My mother likes to tell of how she got the news that night, as it appeals to her love of the macabre. She’d just woken up with terrible cramps when the phone rang. She knew it was bad news; she knew it had something to do with Todd; but such was the urgency of her condition that she had to grab the cordless with one hand, staggering, and fumble at her panties with the other. She’d just exploded on the toilet when the chaplain said, “I’m afraid I have bad news, Mrs.—”

“And I think he must have heard something,” said my mother, “since he sort of hesitated, you know? Then he asked me to pray with him. He asked me to get down on my knees. So I said, ‘OK, go ahead,’ and the whole time I was straining at stool.”

Then she bursts out cackling, beet red in the face, subsiding at last with a pensive sigh. “Ah God,” she says, dabbing an eye. “Poor Todd.”

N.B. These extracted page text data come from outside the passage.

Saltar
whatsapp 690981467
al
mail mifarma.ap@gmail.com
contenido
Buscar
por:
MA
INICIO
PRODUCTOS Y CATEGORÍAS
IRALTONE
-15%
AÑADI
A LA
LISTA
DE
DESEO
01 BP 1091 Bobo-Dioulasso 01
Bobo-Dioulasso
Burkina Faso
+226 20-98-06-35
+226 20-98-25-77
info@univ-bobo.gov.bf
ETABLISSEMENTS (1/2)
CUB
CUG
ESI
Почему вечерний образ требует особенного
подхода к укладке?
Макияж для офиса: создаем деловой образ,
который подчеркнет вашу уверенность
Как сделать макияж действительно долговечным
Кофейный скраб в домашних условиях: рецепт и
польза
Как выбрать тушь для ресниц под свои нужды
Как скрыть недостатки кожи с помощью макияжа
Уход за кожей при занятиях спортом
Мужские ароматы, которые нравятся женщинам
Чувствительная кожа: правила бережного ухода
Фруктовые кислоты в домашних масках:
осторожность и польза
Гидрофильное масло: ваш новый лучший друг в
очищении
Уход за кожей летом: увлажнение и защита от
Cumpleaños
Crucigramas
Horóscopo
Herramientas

For a few months after his death I often thought of my brother, and sometimes I’d cry a little as I remembered reading Rupert Brooke’s “Clouds” when we buried his ashes in the pet cemetery behind my mother’s house:

They say that the Dead die not, but remain

Near to the rich heirs of their grief and
mirth.
I think they ride the calm mid-heaven, as
these,
In wise, majestic, melancholy train,
And watch the moon, and the still-raging
seas,
And men coming and going on the earth.


Part of me knew such sentiment was maudlin and all for myself—the bereft little brother who could have tried harder, etc.—so I’d take a deep breath and think of other things. A better kind of mourning were the times I’d laugh at something and realize that Todd, and perhaps Todd alone, would have laughed too.

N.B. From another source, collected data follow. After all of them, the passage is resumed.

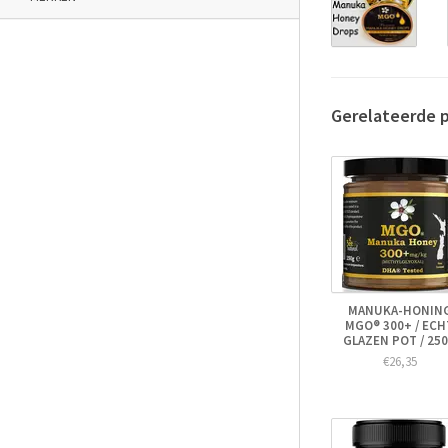
Gerelateerde 
MANUKA-HONIN
MGO® 300+ / ECH
GLAZEN POT / 25
€26,35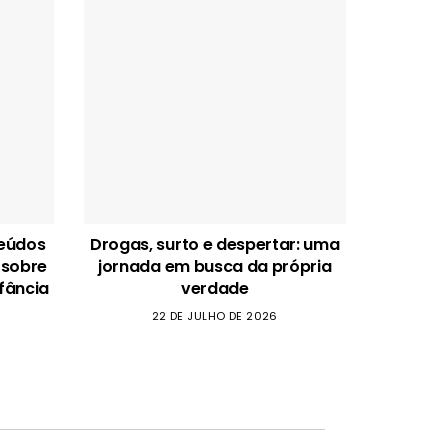
teúdos
Drogas, surto e despertar: uma
 sobre
jornada em busca da própria
fância
verdade
22 DE JULHO DE 2026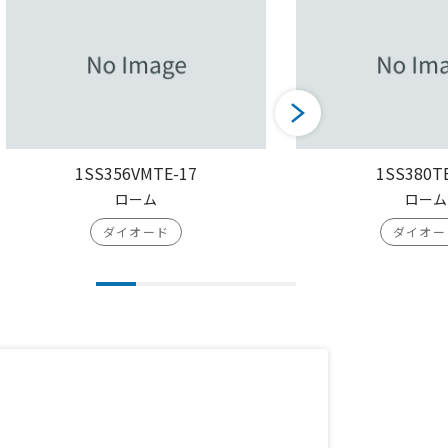
1SS356VMTE-17
1SS380T
ローム
ローム
ダイオード
ダイオー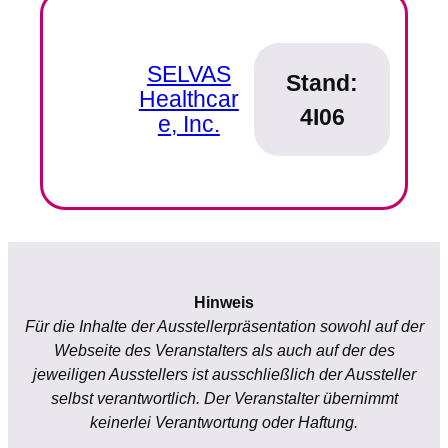
SELVAS
Stand:
Healthcar
4I06
e, Inc.
Hinweis
Für die Inhalte der Ausstellerpräsentation sowohl auf der
Webseite des Veranstalters als auch auf der des
jeweiligen Ausstellers ist ausschließlich der Aussteller
selbst verantwortlich. Der Veranstalter übernimmt
keinerlei Verantwortung oder Haftung.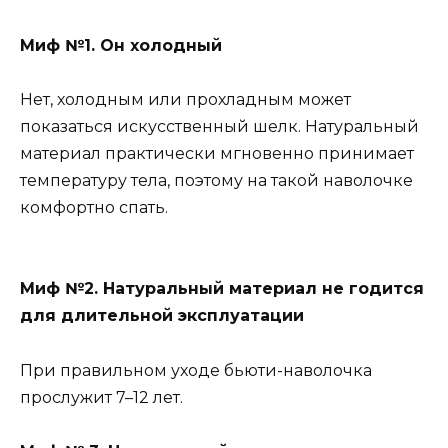
Миф №1. Он холодный
Нет, холодным или прохладным может
показаться искусственный шелк. Натуральный
материал практически мгновенно принимает
температуру тела, поэтому на такой наволочке
комфортно спать.
Миф №2. Натуральный материал не годится
для длительной эксплуатации
При правильном уходе бьюти-наволочка
прослужит 7–12 лет.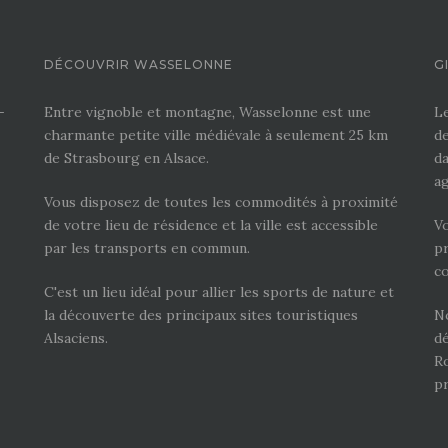
DÉCOUVRIR WASSELONNE
G
-
Entre vignoble et montagne, Wasselonne est une
Le
charmante petite ville médiévale à seulement 25 km
de
de Strasbourg en Alsace.
da
ag
Vous disposez de toutes les commodités à proximité
de votre lieu de résidence et la ville est accessible
V
par les transports en commun.
pr
c
C'est un lieu idéal pour allier les sports de nature et
la découverte des principaux sites touristiques
No
Alsaciens.
dé
Ro
pr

It strikes me as odd that I never once dreamed about Todd after his death. My mother reports the same phenomenon, and it’s a lot stranger in her case. She tells me that every other day or so she visits the pet cemetery and sits on the bench next to Todd’s grave, chattering at him. Whimsically she invests him with the supernatural powers of the dead: “You were a pain in the ass when you were alive, Todd,” she notes fondly, “so tomorrow I want you to give us a little rain. My herbs are dying!” Mostly, though, she scolds him for his conspicuous absence from her dreams. “Why don’t you ever visit?”

“Does he answer?” I asked one day.

“No,” she said. She sipped her martini and stared at a hummingbird droning at a feeder there on her porch. “I think he’s in a place where he just doesn’t think of us anymore.”

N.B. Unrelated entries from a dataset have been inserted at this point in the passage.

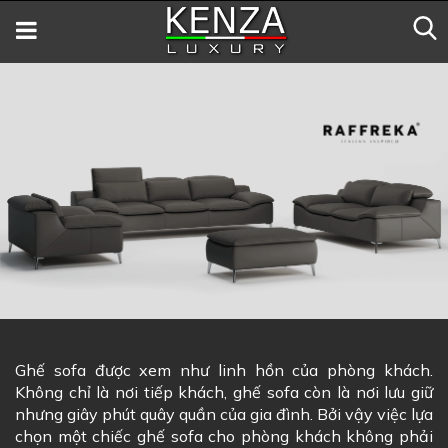
Ghế sofa được xem như linh hồn của phòng khách.
Không chỉ là nơi tiếp khách, ghế sofa còn là nơi lưu giữ
nhưng giây phút quây quần của gia đình. Bởi vậy việc lựa
chọn một chiếc ghế sofa cho phòng khách không phải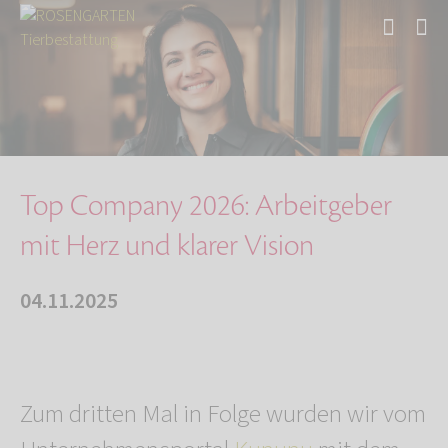
Start
Über uns
Aktuelles
Auszeichnung für Top Arbeitgeber 2026
Top Company 2026: Arbeitgeber
mit Herz und klarer Vision
04.11.2025
Zum dritten Mal in Folge wurden wir vom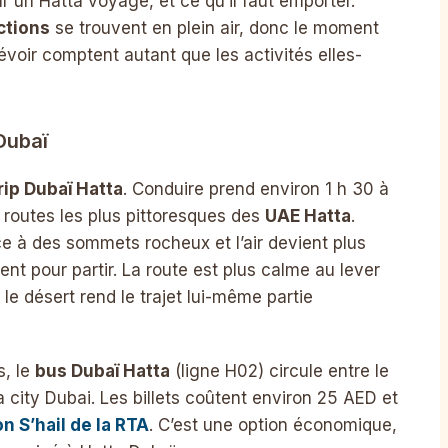
ur un Hatta voyage, et ce qu’il faut emporter.
ctions
se trouvent en plein air, donc le moment
prévoir comptent autant que les activités elles-
Dubaï
rip Dubaï Hatta
. Conduire prend environ 1 h 30 à
s routes les plus pittoresques des
UAE Hatta
.
e à des sommets rocheux et l’air devient plus
ment pour partir. La route est plus calme au lever
 le désert rend le trajet lui-même partie
s, le
bus Dubaï Hatta
(ligne H02) circule entre le
a city Dubai. Les billets coûtent environ 25 AED et
on S’hail de la RTA
. C’est une option économique,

And I remembered why I’d started crying as a child, 30 years ago, in that paneled room at the back of my grandmother’s house in Vinita. Todd had just confided about his second family who lived in the other dimension, and then he’d added—without vindictiveness, as if he were simply stating a poignant, intractable fact—that someday he’d disappear into their loving arms forever.

“You won’t even visit?” I sobbed.

“No,” he said, holding my hand. “I’ll never come back.”